* DATA FOR THIS TASK:
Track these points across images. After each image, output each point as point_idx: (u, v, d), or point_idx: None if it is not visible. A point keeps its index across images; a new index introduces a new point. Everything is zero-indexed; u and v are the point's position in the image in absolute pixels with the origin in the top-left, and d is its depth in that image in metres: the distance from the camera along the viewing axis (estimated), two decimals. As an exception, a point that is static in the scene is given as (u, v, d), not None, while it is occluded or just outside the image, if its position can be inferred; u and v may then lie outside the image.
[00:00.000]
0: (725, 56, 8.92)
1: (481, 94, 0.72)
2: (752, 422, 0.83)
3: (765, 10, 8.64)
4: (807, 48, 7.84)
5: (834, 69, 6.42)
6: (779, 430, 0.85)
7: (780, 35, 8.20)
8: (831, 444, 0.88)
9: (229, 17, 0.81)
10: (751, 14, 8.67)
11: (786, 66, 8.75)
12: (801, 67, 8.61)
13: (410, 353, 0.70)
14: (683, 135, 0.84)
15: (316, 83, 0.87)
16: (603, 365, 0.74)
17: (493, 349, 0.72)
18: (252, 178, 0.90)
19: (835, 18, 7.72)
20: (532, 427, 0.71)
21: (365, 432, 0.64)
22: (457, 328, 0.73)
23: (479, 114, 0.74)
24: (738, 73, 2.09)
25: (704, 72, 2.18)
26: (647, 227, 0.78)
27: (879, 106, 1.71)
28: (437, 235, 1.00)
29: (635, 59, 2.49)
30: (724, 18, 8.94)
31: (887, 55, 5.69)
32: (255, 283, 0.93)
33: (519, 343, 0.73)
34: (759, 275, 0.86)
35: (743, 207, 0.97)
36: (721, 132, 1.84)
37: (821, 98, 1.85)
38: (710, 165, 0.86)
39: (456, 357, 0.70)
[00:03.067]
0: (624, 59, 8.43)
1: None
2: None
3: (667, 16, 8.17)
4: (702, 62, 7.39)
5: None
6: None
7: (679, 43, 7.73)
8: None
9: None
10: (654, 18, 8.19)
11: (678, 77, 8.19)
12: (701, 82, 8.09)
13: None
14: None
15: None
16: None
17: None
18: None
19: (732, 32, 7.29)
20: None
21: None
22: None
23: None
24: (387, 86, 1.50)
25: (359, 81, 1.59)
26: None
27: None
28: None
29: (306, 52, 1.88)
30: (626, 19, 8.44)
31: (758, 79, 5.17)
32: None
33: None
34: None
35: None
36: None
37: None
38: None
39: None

---

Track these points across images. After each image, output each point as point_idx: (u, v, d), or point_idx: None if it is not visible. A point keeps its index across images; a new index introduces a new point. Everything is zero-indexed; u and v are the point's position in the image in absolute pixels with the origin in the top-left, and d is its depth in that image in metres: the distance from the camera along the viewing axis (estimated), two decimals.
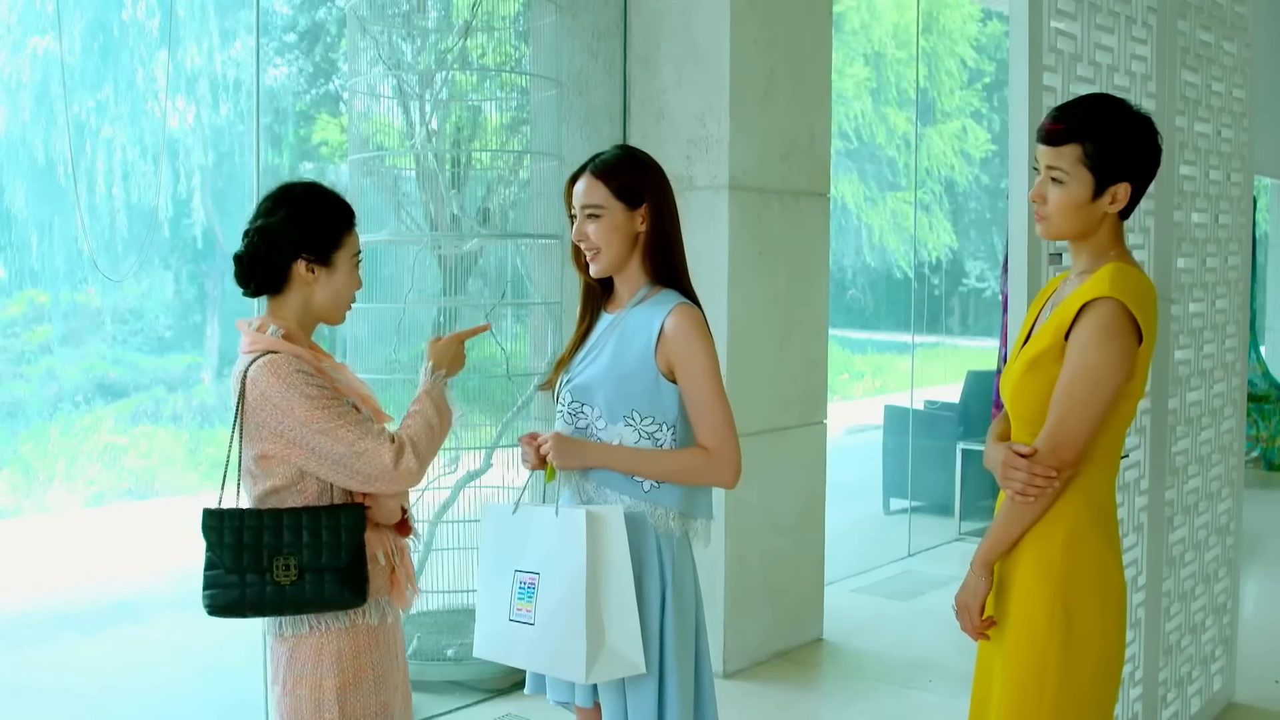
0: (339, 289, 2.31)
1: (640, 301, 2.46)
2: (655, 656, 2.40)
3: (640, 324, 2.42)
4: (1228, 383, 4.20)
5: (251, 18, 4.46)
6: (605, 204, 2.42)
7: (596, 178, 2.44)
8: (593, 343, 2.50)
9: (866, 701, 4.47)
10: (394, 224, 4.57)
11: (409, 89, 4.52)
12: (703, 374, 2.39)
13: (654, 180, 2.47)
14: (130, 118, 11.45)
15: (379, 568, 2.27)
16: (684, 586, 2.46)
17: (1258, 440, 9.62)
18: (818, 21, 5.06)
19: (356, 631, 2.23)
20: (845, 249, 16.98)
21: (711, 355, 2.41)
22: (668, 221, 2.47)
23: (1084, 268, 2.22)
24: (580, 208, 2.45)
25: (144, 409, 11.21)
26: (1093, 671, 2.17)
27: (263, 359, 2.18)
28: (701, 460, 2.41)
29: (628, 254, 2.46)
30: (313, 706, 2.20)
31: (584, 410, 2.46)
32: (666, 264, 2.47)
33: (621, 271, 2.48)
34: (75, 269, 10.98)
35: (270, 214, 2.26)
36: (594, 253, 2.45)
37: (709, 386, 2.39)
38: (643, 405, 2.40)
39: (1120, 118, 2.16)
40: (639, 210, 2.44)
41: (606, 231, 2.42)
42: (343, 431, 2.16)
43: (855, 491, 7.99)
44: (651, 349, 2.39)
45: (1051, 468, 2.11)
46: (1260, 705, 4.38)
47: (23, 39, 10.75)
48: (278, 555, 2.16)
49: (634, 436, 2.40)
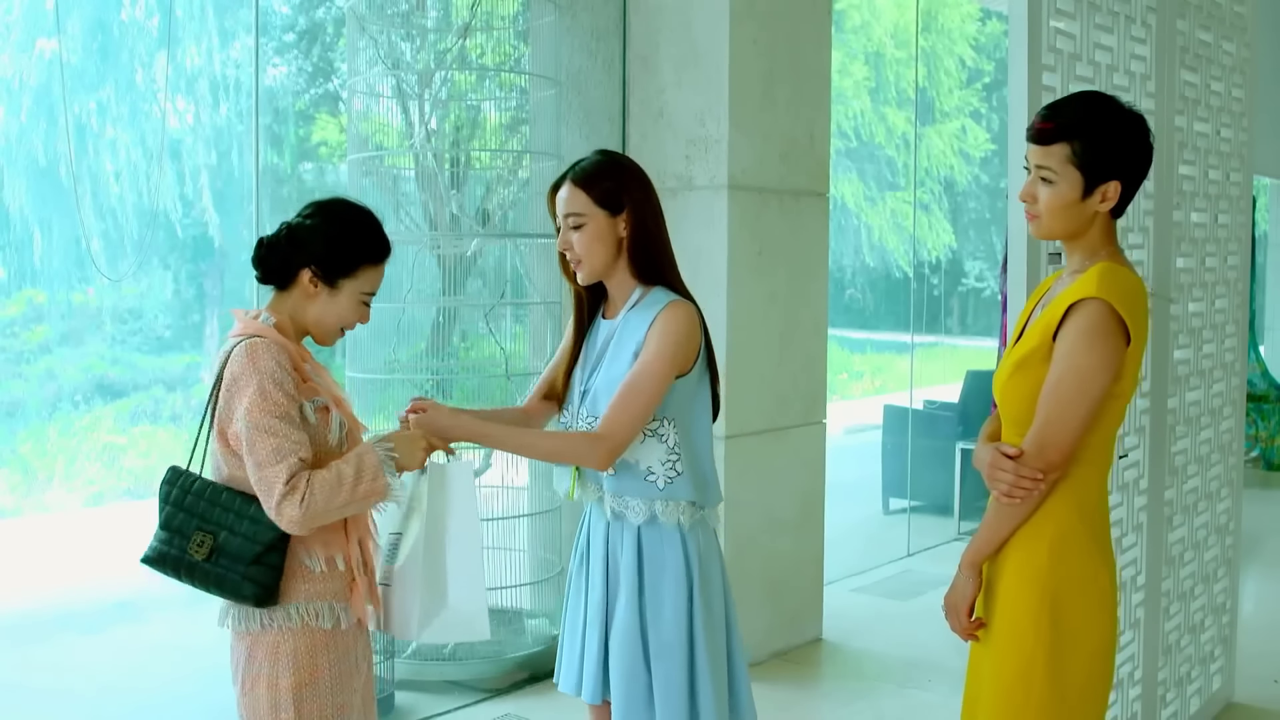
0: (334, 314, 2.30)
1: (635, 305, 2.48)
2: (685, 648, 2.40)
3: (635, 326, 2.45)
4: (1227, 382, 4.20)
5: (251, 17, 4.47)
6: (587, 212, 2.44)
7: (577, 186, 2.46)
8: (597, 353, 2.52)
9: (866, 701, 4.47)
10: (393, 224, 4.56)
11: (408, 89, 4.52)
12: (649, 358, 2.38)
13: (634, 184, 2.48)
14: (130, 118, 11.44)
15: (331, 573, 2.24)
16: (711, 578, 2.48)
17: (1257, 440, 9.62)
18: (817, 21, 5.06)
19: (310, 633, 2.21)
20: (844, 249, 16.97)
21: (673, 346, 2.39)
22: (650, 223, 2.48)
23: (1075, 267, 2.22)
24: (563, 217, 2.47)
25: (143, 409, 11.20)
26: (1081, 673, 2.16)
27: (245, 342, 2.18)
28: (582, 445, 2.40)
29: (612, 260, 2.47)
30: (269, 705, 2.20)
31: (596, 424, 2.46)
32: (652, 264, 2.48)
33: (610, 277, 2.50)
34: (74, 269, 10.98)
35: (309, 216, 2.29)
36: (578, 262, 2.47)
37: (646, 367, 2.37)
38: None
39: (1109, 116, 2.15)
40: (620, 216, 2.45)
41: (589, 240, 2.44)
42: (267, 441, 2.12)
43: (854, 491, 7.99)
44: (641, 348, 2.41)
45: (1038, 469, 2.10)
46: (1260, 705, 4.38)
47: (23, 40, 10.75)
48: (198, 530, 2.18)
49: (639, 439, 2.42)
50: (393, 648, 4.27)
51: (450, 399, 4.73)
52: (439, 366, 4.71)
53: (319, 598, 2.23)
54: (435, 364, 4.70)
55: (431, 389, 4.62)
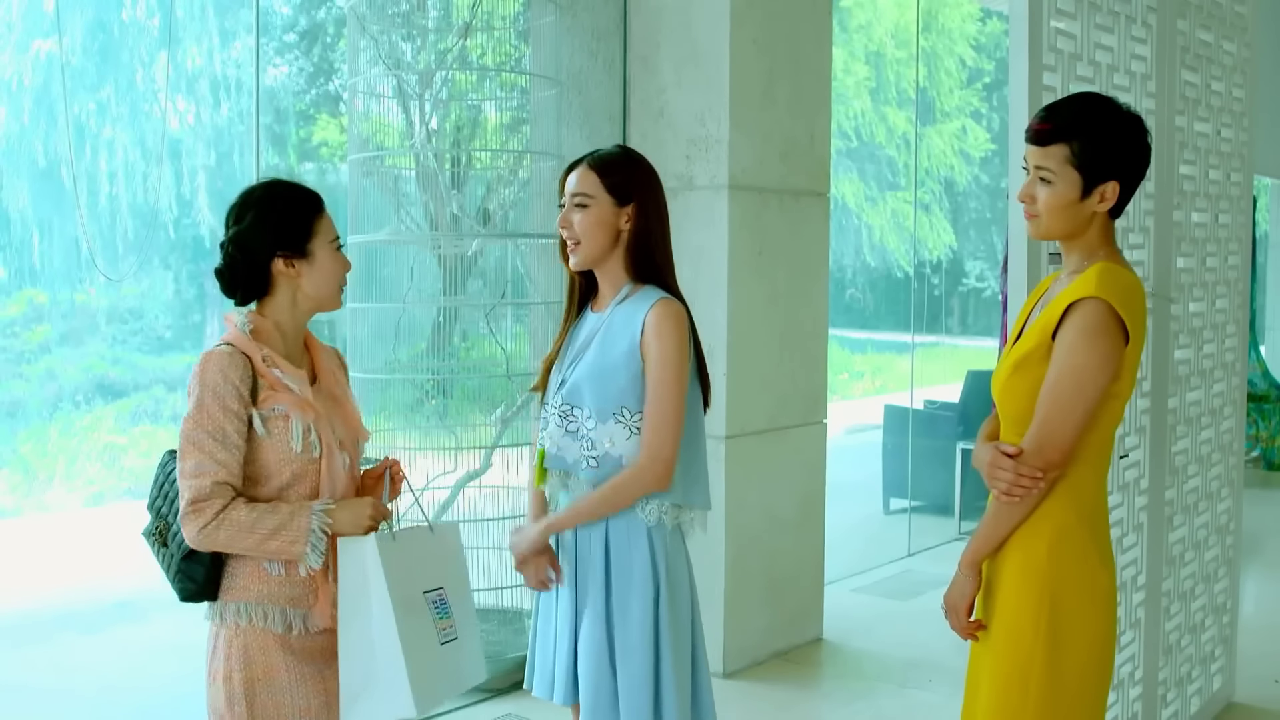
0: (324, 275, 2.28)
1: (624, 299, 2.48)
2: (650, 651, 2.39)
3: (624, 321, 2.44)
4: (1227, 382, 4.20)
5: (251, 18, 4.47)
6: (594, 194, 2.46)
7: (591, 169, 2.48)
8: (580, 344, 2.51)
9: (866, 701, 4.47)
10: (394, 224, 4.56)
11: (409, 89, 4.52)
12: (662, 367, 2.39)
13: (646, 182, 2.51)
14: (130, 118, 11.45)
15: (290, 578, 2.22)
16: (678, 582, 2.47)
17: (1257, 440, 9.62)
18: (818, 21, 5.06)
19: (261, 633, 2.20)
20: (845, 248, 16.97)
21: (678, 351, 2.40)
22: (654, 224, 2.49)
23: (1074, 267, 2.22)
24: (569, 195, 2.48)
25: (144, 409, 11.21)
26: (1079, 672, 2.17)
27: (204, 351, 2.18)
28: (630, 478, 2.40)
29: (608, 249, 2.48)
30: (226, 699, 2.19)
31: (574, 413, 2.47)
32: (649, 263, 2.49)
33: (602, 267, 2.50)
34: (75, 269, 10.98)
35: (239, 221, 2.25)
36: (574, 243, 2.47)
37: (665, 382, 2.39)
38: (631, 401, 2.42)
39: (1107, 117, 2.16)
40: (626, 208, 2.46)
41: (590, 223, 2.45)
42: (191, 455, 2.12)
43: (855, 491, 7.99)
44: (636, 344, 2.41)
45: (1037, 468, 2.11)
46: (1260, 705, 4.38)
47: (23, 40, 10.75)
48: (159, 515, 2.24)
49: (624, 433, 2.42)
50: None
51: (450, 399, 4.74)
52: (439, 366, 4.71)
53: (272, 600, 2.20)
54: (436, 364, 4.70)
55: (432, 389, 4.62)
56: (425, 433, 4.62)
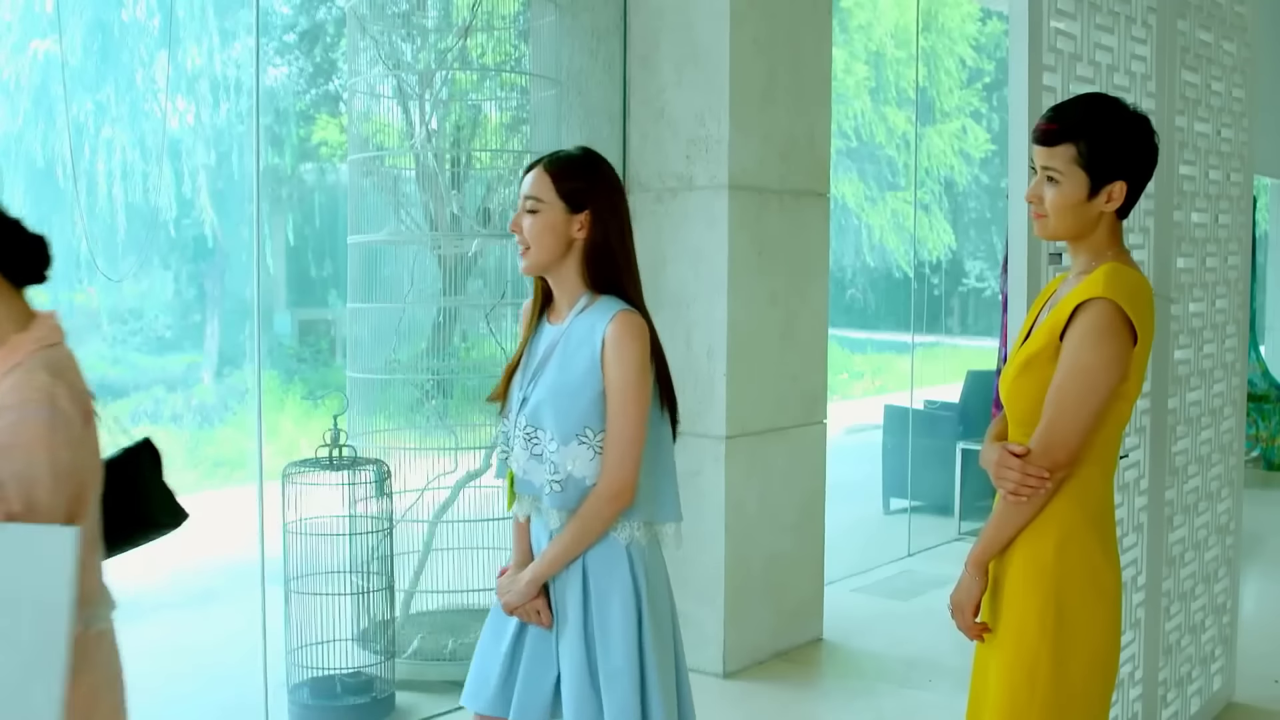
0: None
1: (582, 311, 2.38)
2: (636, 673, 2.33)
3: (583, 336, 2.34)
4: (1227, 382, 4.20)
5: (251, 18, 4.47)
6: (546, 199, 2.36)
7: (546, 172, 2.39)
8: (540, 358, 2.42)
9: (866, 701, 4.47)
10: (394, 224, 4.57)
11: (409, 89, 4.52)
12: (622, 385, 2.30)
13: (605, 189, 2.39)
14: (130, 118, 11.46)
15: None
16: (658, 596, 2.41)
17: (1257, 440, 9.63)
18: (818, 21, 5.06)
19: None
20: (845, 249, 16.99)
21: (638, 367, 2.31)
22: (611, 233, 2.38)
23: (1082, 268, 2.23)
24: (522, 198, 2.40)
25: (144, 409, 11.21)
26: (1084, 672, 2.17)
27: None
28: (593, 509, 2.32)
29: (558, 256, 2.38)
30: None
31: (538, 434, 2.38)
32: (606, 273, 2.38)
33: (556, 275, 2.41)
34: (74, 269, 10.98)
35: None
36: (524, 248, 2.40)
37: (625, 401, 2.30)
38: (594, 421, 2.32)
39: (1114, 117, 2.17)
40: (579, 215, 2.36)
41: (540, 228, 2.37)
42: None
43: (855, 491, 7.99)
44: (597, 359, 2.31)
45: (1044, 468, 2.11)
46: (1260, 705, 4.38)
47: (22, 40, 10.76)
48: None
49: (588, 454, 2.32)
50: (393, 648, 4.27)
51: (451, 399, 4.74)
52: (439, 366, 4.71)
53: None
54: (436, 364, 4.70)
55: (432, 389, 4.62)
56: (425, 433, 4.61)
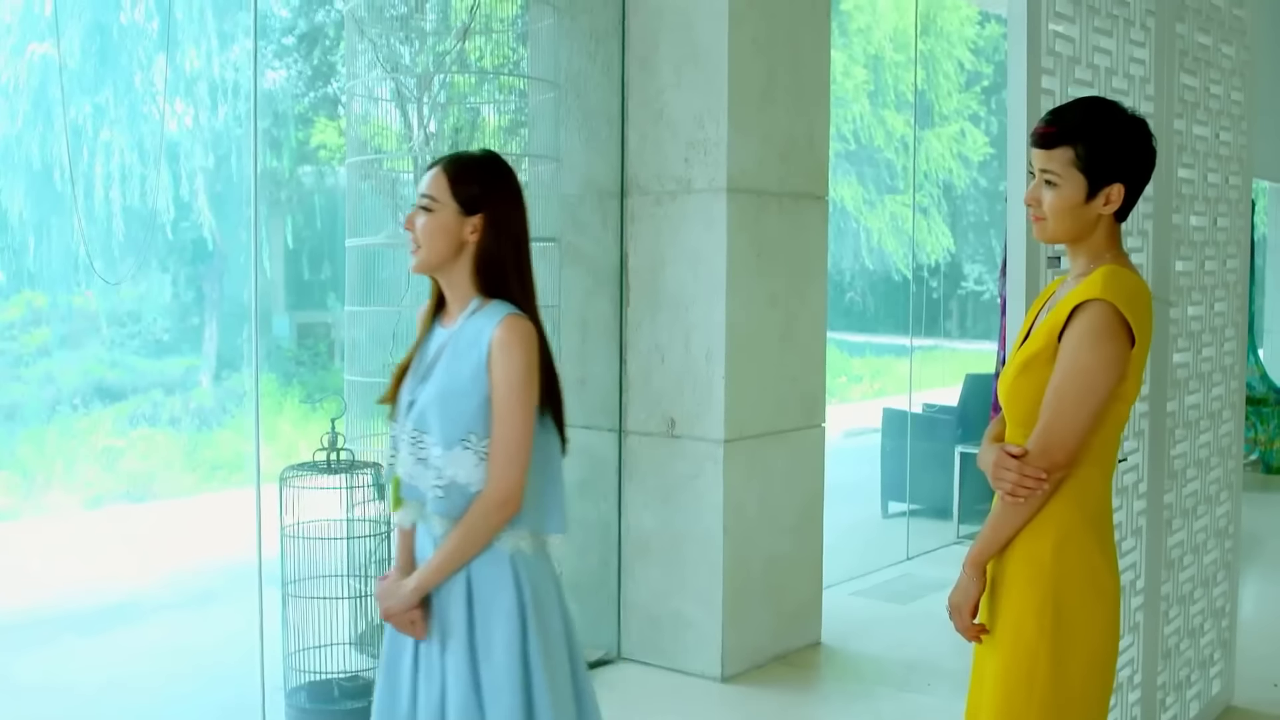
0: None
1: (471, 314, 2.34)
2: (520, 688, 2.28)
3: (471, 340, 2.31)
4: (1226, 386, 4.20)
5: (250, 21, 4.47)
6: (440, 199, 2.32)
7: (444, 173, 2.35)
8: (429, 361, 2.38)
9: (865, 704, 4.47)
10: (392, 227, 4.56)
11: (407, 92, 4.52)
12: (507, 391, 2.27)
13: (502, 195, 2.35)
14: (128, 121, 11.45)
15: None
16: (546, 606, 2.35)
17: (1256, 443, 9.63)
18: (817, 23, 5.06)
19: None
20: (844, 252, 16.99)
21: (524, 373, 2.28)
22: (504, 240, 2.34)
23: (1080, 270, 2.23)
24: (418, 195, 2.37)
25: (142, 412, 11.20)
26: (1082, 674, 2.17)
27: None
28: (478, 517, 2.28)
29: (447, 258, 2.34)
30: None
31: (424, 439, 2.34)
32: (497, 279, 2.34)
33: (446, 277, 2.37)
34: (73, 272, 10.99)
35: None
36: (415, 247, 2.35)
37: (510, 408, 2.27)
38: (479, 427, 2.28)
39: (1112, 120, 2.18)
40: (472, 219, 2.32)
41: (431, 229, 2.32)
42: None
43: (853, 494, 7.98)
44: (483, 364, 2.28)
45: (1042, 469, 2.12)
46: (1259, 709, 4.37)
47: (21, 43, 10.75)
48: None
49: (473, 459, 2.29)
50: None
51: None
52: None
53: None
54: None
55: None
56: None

* TASK TO COMPLETE:
Output only an exact transcription of the lines above from the one with "35: (270, 214, 2.26)" up to and including the one with "48: (278, 555, 2.16)".

* EXERCISE RESPONSE:
35: (270, 214, 2.26)
36: (594, 253, 2.45)
37: (709, 386, 2.39)
38: (643, 405, 2.40)
39: (1120, 118, 2.16)
40: (639, 210, 2.44)
41: (606, 231, 2.42)
42: (343, 431, 2.16)
43: (855, 491, 7.99)
44: (651, 349, 2.39)
45: (1051, 468, 2.11)
46: (1260, 705, 4.38)
47: (23, 39, 10.75)
48: (278, 555, 2.16)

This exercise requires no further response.